Lelaki itu lantas menarik lengan kecil mulus Tania. Membawanya memasuki rumah. Dan aku tidak bisa melarang. Karena ini memang kediaman resmi Ega.
Lelaki itu mendapat hunian mewah ini sebagai hadiah pernikahan dari Bapak Edi Baskara. Di samping itu terbit juga rasa iba di dada, melihat paras Tania yang kian memucat. Belum lagi suara petir juga mulai menyambar. Rasanya jahat sekali jika aku tidak mengizinkan Tania masuk.
Ada dua buah kamar kosong dan sebuah kamar mandi di lantai bawah rumah kami. Ega membawa koper Tania memasuki salah satu kamar kosong dekat ruang keluarga.
Aku sendiri gegas menaiki anak tangga menuju kamar. Baju yang basah menciptakan hawa yang lumayan dingin. Terpaksa membilas badan kembali menggunakan air hangat untuk mengusir dingin ini. Tidak perlu lama-lama. Aku lekas mengakhiri mandi ketiga pada hari ini.
Ketika baru saja membuka pintu kamar mandi, Ega sudah berdiri menunggu. Mata kami bersitatap sesaat. Kemudian tanpa bicara lelaki itu masuk ke kamar mandi.
Sepuluh menit kemudian, saat aku tengah mengoles krim mata di depan cermin rias, pintu kamar mandi berderit. Ega tampak segar begitu selesai membersihkan badan. Wangi shampo dan sabun yang menusuk hidung, menarik mataku untuk meliriknya.
Dengan hanya mengenakan handuk sebatas pusar, lelaki itu membuka pintu lemari. Pantulan badannya yang tengah mengenakan pakaian terlihat jelas di cermin besar ini. Tampak sekali dia begitu tergesa-gesa.
"Mau tidur di bawah? Nemenin tidur Tania, ya?" tanyaku begitu Ega meraih gagang pintu hendak ke luar.
"Dia kelaparan. Aku kasihan melihatnya," balas Ega datar. Terlihat sekali dia tidak ingin memancing keributan denganku. "Aku mau buatkan mie rebus."
"Biar aku aja!" sambarku lekas bangkit dari duduk. "Kamu tunggu di kamar!
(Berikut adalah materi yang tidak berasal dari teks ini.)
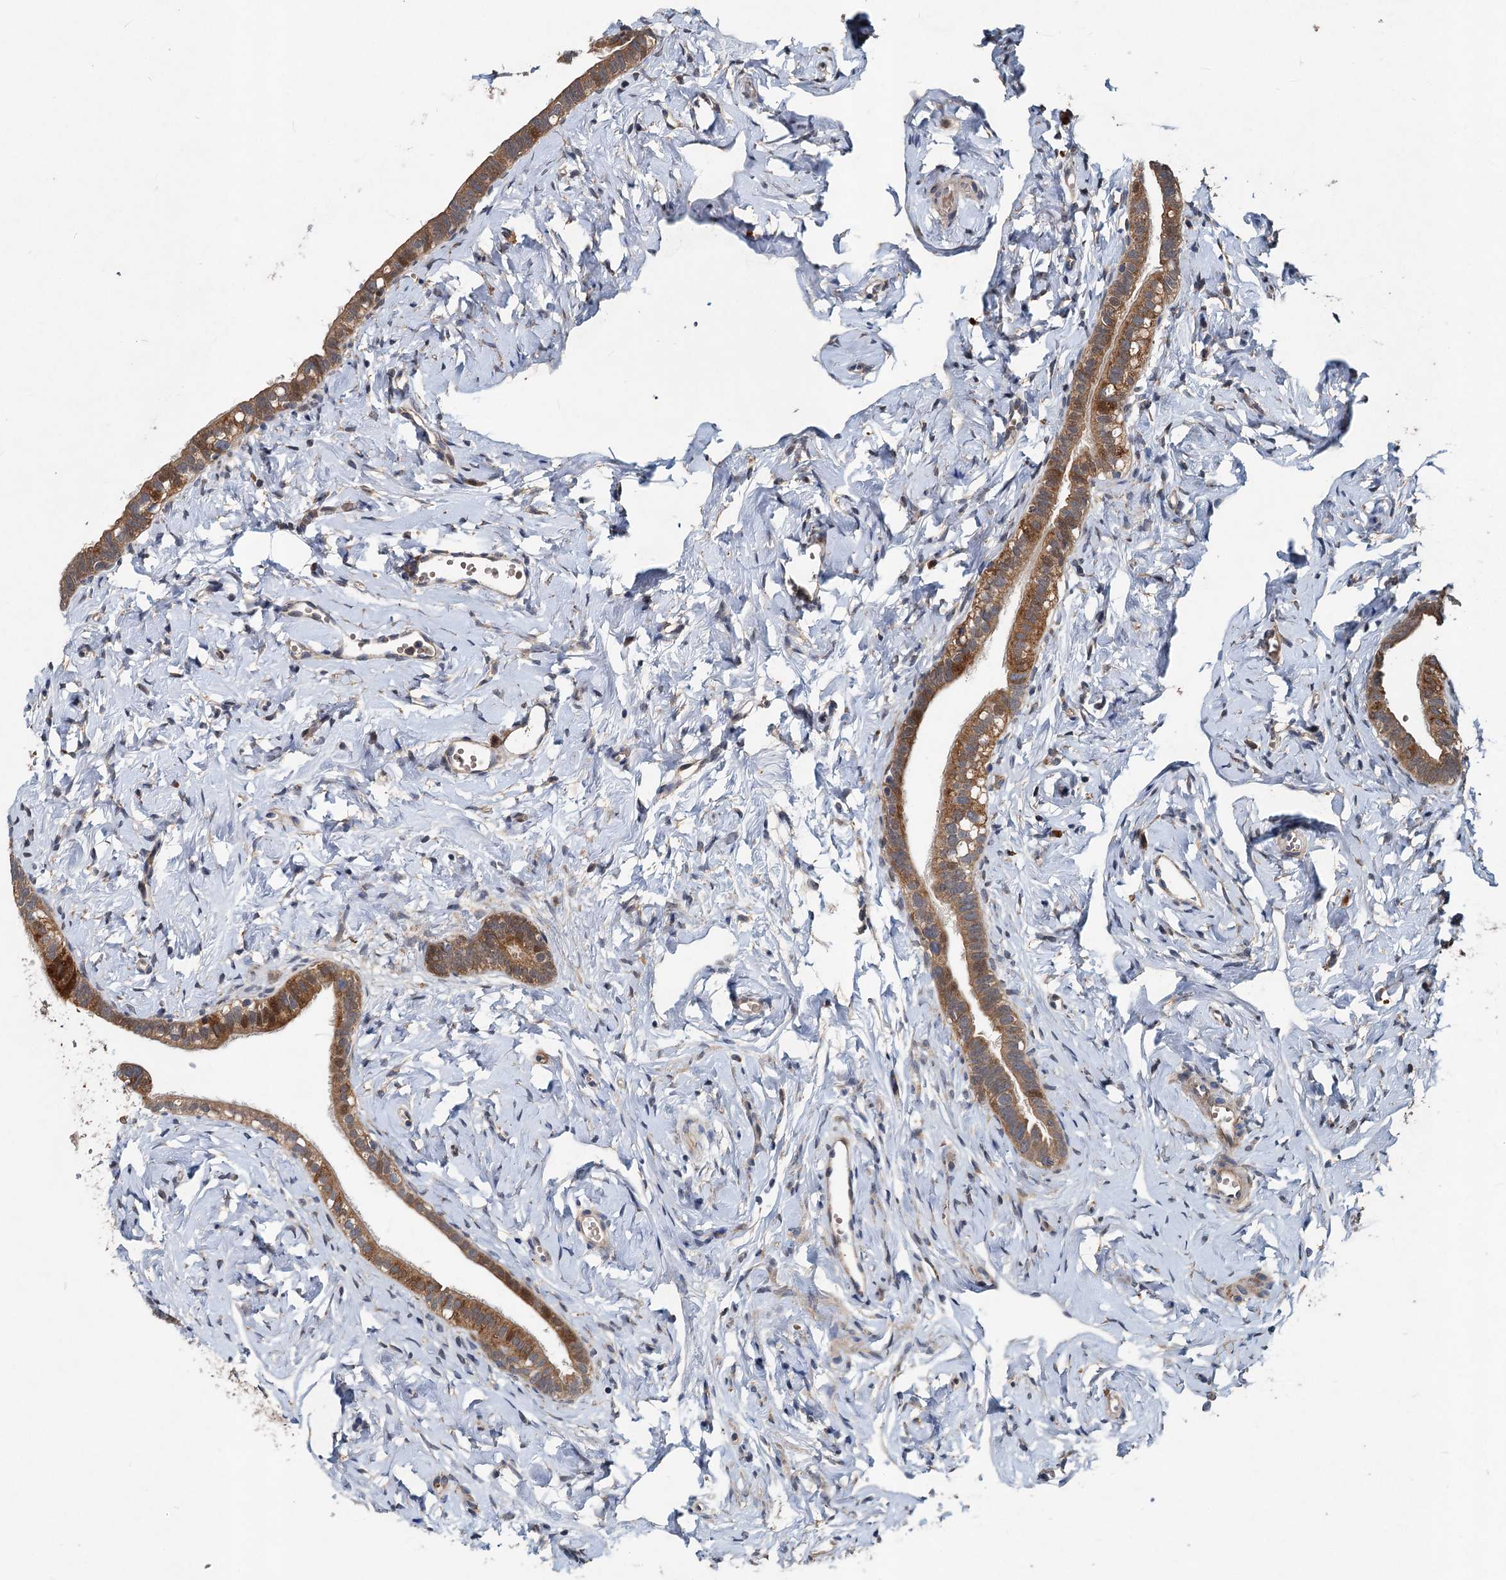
{"staining": {"intensity": "moderate", "quantity": ">75%", "location": "cytoplasmic/membranous"}, "tissue": "fallopian tube", "cell_type": "Glandular cells", "image_type": "normal", "snomed": [{"axis": "morphology", "description": "Normal tissue, NOS"}, {"axis": "topography", "description": "Fallopian tube"}], "caption": "DAB (3,3'-diaminobenzidine) immunohistochemical staining of unremarkable human fallopian tube shows moderate cytoplasmic/membranous protein positivity in approximately >75% of glandular cells. The staining was performed using DAB (3,3'-diaminobenzidine) to visualize the protein expression in brown, while the nuclei were stained in blue with hematoxylin (Magnification: 20x).", "gene": "OTUB1", "patient": {"sex": "female", "age": 66}}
Semua keperluan Tania biar aku yang urus," perintahku menatap Ega serius.
"Mik ...." Ega menggantung omongan dengan wajah keki. Sepertinya dia tidak rela diperintah. Namun, tidak punya alasan yang kuat untuk membantah.
"Kalian dua orang dewasa, haram jika masih berdekatan," tuturku tenang. "Apalagi pernah atau bahkan mungkin masih saling mencinta. Gak mau ada setan di antara kalian kan?"
"Arghhh!"
Ega menyugar rambutnya dengan frustrasi. Lelaki itu menatapku garang. Namun, ia mengindahkan perintah. Dirinya melemparkan tubuh ke ranjang dengan gusar.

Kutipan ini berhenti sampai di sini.